Defra called the efficiencies programme "ambitious" and said the savings would be delivered by sharing back office functions like IT, human resources and finance with its network bodies to reduce unnecessary bureaucracy, and devolving roles to the local frontline to ensure effective service delivery.
Overall, Defra's day-to-day operating budget will be cut by 15 per cent in real terms by 2019-20.
In welcome news for farmers, the department also plans to create net savings to business of £470 million by reducing the red tape burden. As part of this, Defra aims to cut farm inspections by 20,000 by 2019-20 using a Single Farm Inspection Taskforce.
Defra also said it would invest over £130 million in its science estates and equipment, including funding to enhance national outbreak response capabilities, and it will continue to invest in implementing its 25-year strategy to eradicate bovine tuberculosis.
NFU chief economic adviser Gail Soutar said: "We must wait for more details before understanding the full impact of this on farmers.
"It is reassuring that the flood defence budget will be ring-fenced and that the Government will prioritise spending on animal and plant disease prevention, for example by continuing to invest in implementing its 25-year strategy to eradicate bovine tuberculosis."
Ms Soutar expressed disappointment that there was no mention of improved broadband access for farmers, urging the government to commit to superfast broadband delivery.
“It is disappointing that the Government has decided to end the micro employer relaxation of PAYE ‘on or before’ reporting from April 2016," Ms Soutar added.
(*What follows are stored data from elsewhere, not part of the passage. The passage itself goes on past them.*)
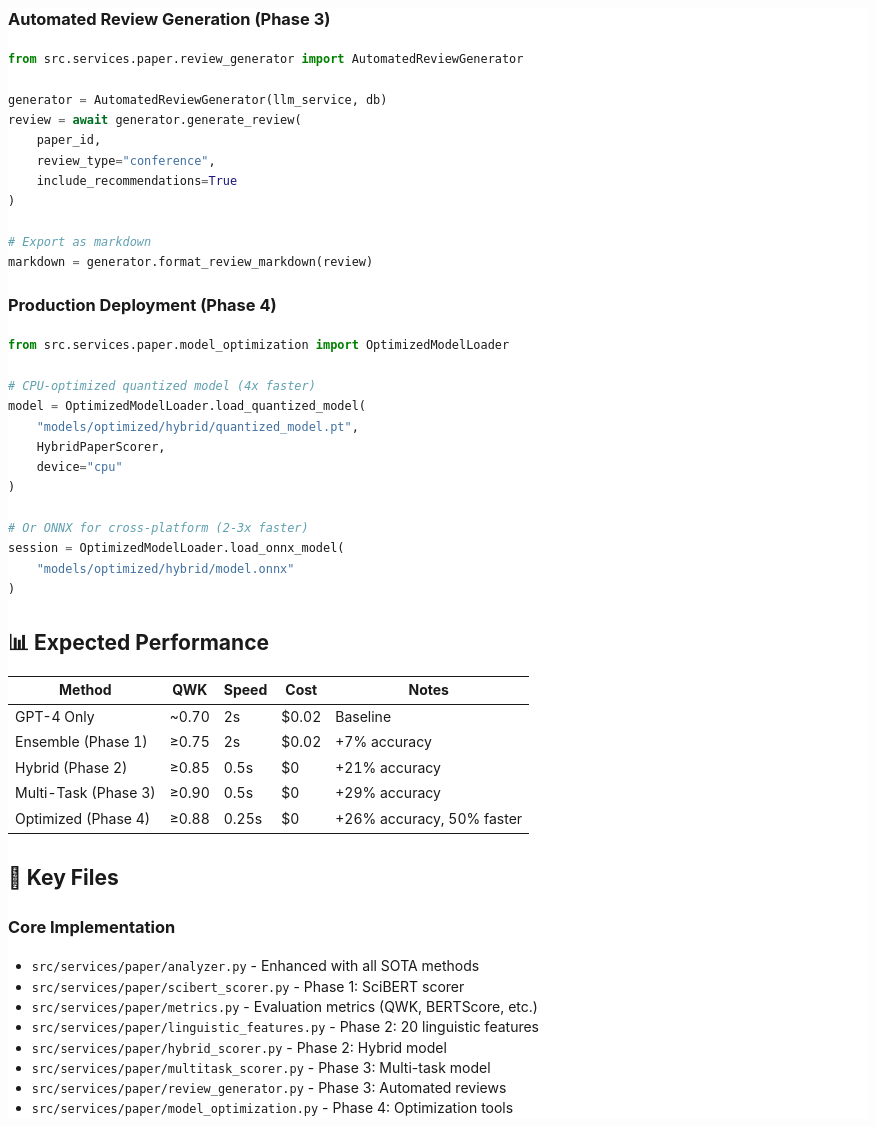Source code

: ### Automated Review Generation (Phase 3)
```python
from src.services.paper.review_generator import AutomatedReviewGenerator

generator = AutomatedReviewGenerator(llm_service, db)
review = await generator.generate_review(
    paper_id,
    review_type="conference",
    include_recommendations=True
)

# Export as markdown
markdown = generator.format_review_markdown(review)
```

### Production Deployment (Phase 4)
```python
from src.services.paper.model_optimization import OptimizedModelLoader

# CPU-optimized quantized model (4x faster)
model = OptimizedModelLoader.load_quantized_model(
    "models/optimized/hybrid/quantized_model.pt",
    HybridPaperScorer,
    device="cpu"
)

# Or ONNX for cross-platform (2-3x faster)
session = OptimizedModelLoader.load_onnx_model(
    "models/optimized/hybrid/model.onnx"
)
```

## 📊 Expected Performance

| Method | QWK | Speed | Cost | Notes |
|--------|-----|-------|------|-------|
| GPT-4 Only | ~0.70 | 2s | $0.02 | Baseline |
| Ensemble (Phase 1) | ≥0.75 | 2s | $0.02 | +7% accuracy |
| Hybrid (Phase 2) | ≥0.85 | 0.5s | $0 | +21% accuracy |
| Multi-Task (Phase 3) | ≥0.90 | 0.5s | $0 | +29% accuracy |
| Optimized (Phase 4) | ≥0.88 | 0.25s | $0 | +26% accuracy, 50% faster |

## 📁 Key Files

### Core Implementation
- `src/services/paper/analyzer.py` - Enhanced with all SOTA methods
- `src/services/paper/scibert_scorer.py` - Phase 1: SciBERT scorer
- `src/services/paper/metrics.py` - Evaluation metrics (QWK, BERTScore, etc.)
- `src/services/paper/linguistic_features.py` - Phase 2: 20 linguistic features
- `src/services/paper/hybrid_scorer.py` - Phase 2: Hybrid model
- `src/services/paper/multitask_scorer.py` - Phase 3: Multi-task model
- `src/services/paper/review_generator.py` - Phase 3: Automated reviews
- `src/services/paper/model_optimization.py` - Phase 4: Optimization tools
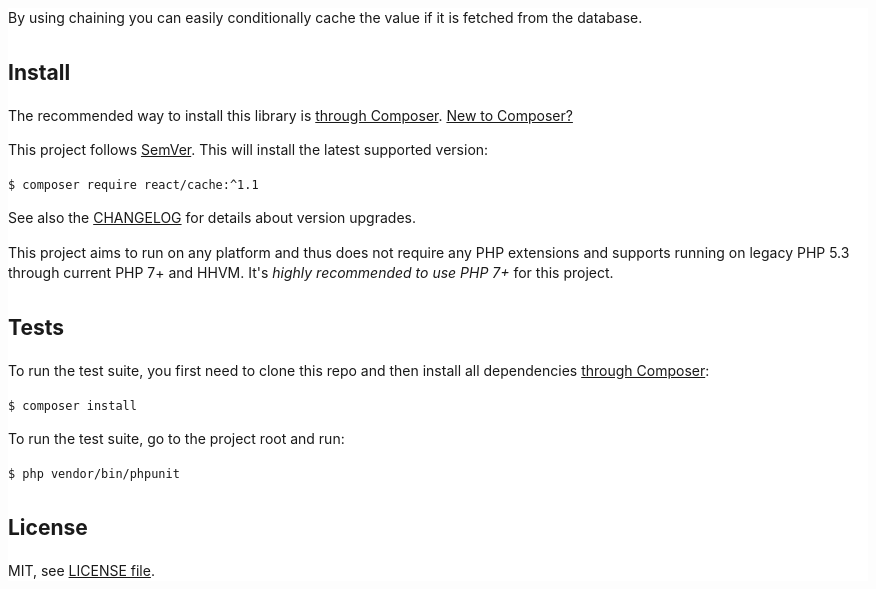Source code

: By using chaining you can easily conditionally cache the value if it is fetched from the database.

## Install

The recommended way to install this library is [through Composer](https://getcomposer.org).
[New to Composer?](https://getcomposer.org/doc/00-intro.md)

This project follows [SemVer](https://semver.org/). This will install the latest supported version:

```bash
$ composer require react/cache:^1.1
```

See also the [CHANGELOG](CHANGELOG.md) for details about version upgrades.

This project aims to run on any platform and thus does not require any PHP extensions and supports running on legacy PHP
5.3 through current PHP 7+ and HHVM. It's *highly recommended to use PHP 7+* for this project.

## Tests

To run the test suite, you first need to clone this repo and then install all
dependencies [through Composer](https://getcomposer.org):

```bash
$ composer install
```

To run the test suite, go to the project root and run:

```bash
$ php vendor/bin/phpunit
```

## License

MIT, see [LICENSE file](LICENSE).
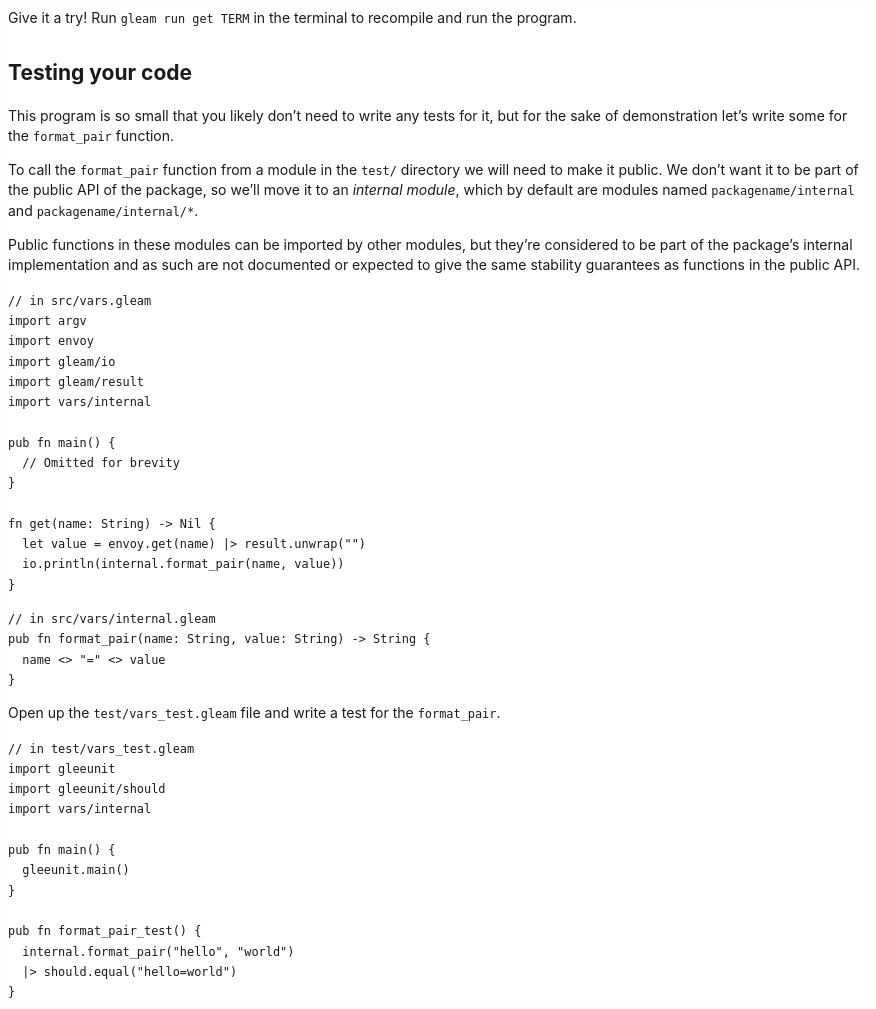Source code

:Give it a try! Run `gleam run get TERM` in the terminal to recompile and run the
program.

## Testing your code

This program is so small that you likely don’t need to write any tests for it,
but for the sake of demonstration let’s write some for the `format_pair`
function.

To call the `format_pair` function from a module in the `test/` directory we
will need to make it public. We don’t want it to be part of the public API of
the package, so we’ll move it to an _internal module_, which by default are
modules named `packagename/internal` and `packagename/internal/*`.

Public functions in these modules can be imported by other modules, but they’re
considered to be part of the package’s internal implementation and as such are
not documented or expected to give the same stability guarantees as functions in
the public API.

```
// in src/vars.gleam
import argv
import envoy
import gleam/io
import gleam/result
import vars/internal

pub fn main() {
  // Omitted for brevity
}

fn get(name: String) -> Nil {
  let value = envoy.get(name) |> result.unwrap("")
  io.println(internal.format_pair(name, value))
}
```

```
// in src/vars/internal.gleam
pub fn format_pair(name: String, value: String) -> String {
  name <> "=" <> value
}
```

Open up the `test/vars_test.gleam` file and write a test for the `format_pair`.

```
// in test/vars_test.gleam
import gleeunit
import gleeunit/should
import vars/internal

pub fn main() {
  gleeunit.main()
}

pub fn format_pair_test() {
  internal.format_pair("hello", "world")
  |> should.equal("hello=world")
}
```
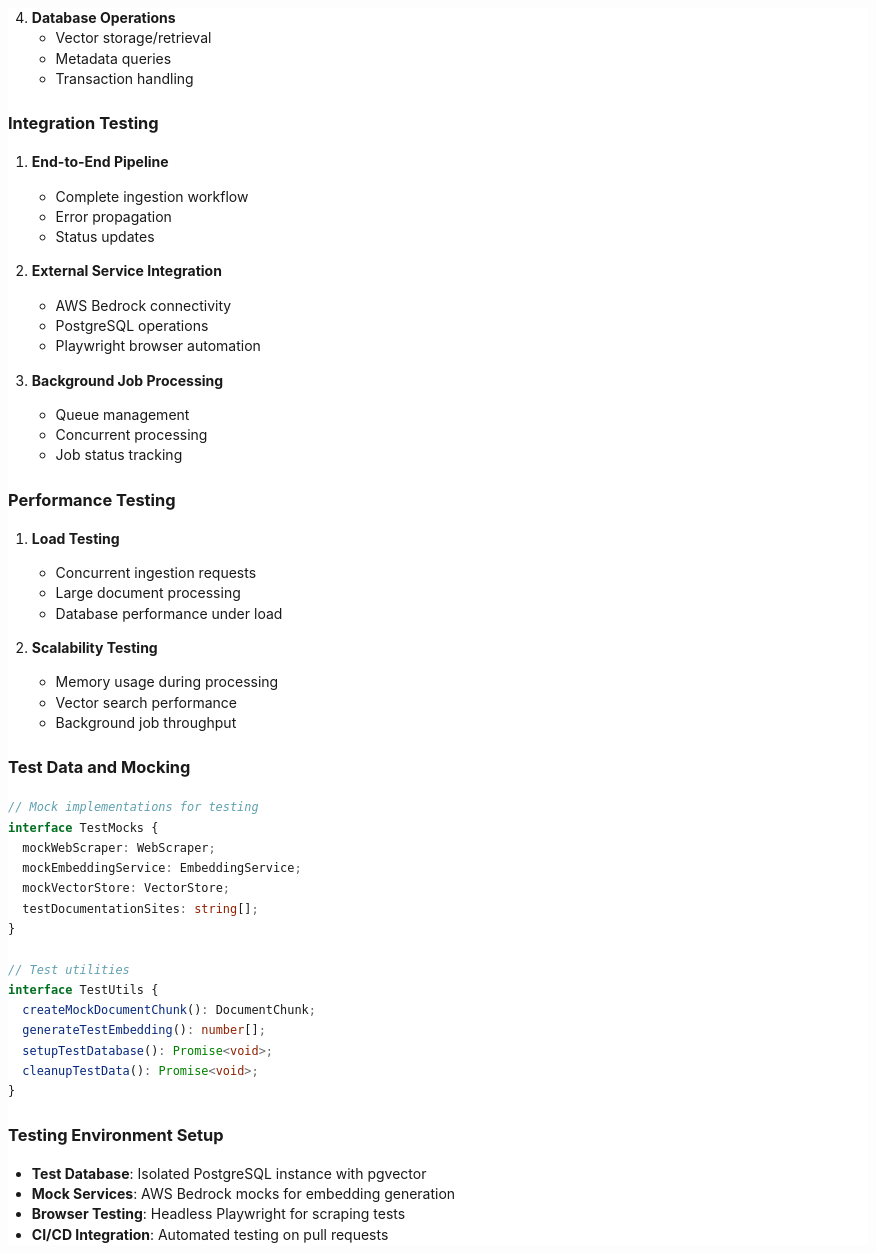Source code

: 4. **Database Operations**
   - Vector storage/retrieval
   - Metadata queries
   - Transaction handling

### Integration Testing

1. **End-to-End Pipeline**
   - Complete ingestion workflow
   - Error propagation
   - Status updates

2. **External Service Integration**
   - AWS Bedrock connectivity
   - PostgreSQL operations
   - Playwright browser automation

3. **Background Job Processing**
   - Queue management
   - Concurrent processing
   - Job status tracking

### Performance Testing

1. **Load Testing**
   - Concurrent ingestion requests
   - Large document processing
   - Database performance under load

2. **Scalability Testing**
   - Memory usage during processing
   - Vector search performance
   - Background job throughput

### Test Data and Mocking

```typescript
// Mock implementations for testing
interface TestMocks {
  mockWebScraper: WebScraper;
  mockEmbeddingService: EmbeddingService;
  mockVectorStore: VectorStore;
  testDocumentationSites: string[];
}

// Test utilities
interface TestUtils {
  createMockDocumentChunk(): DocumentChunk;
  generateTestEmbedding(): number[];
  setupTestDatabase(): Promise<void>;
  cleanupTestData(): Promise<void>;
}
```

### Testing Environment Setup

- **Test Database**: Isolated PostgreSQL instance with pgvector
- **Mock Services**: AWS Bedrock mocks for embedding generation
- **Browser Testing**: Headless Playwright for scraping tests
- **CI/CD Integration**: Automated testing on pull requests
"This will impose a significant additional burden on many agricultural businesses engaging seasonal workers at harvest time. Larger employers will, however, be concerned at the rate of the new Apprenticeship Levy of 0.5% of payroll costs from April 2017.”
Environment Secretary, Elizabeth Truss said: "With today’s settlement we can now plan for the future.
"This strong funding settlement means we can press ahead with our vital work to protect the country from floods and animal and plant disease, put in place stronger protections for our natural landscape and deliver on our commitments for a cleaner, healthier environment which benefits people and the economy."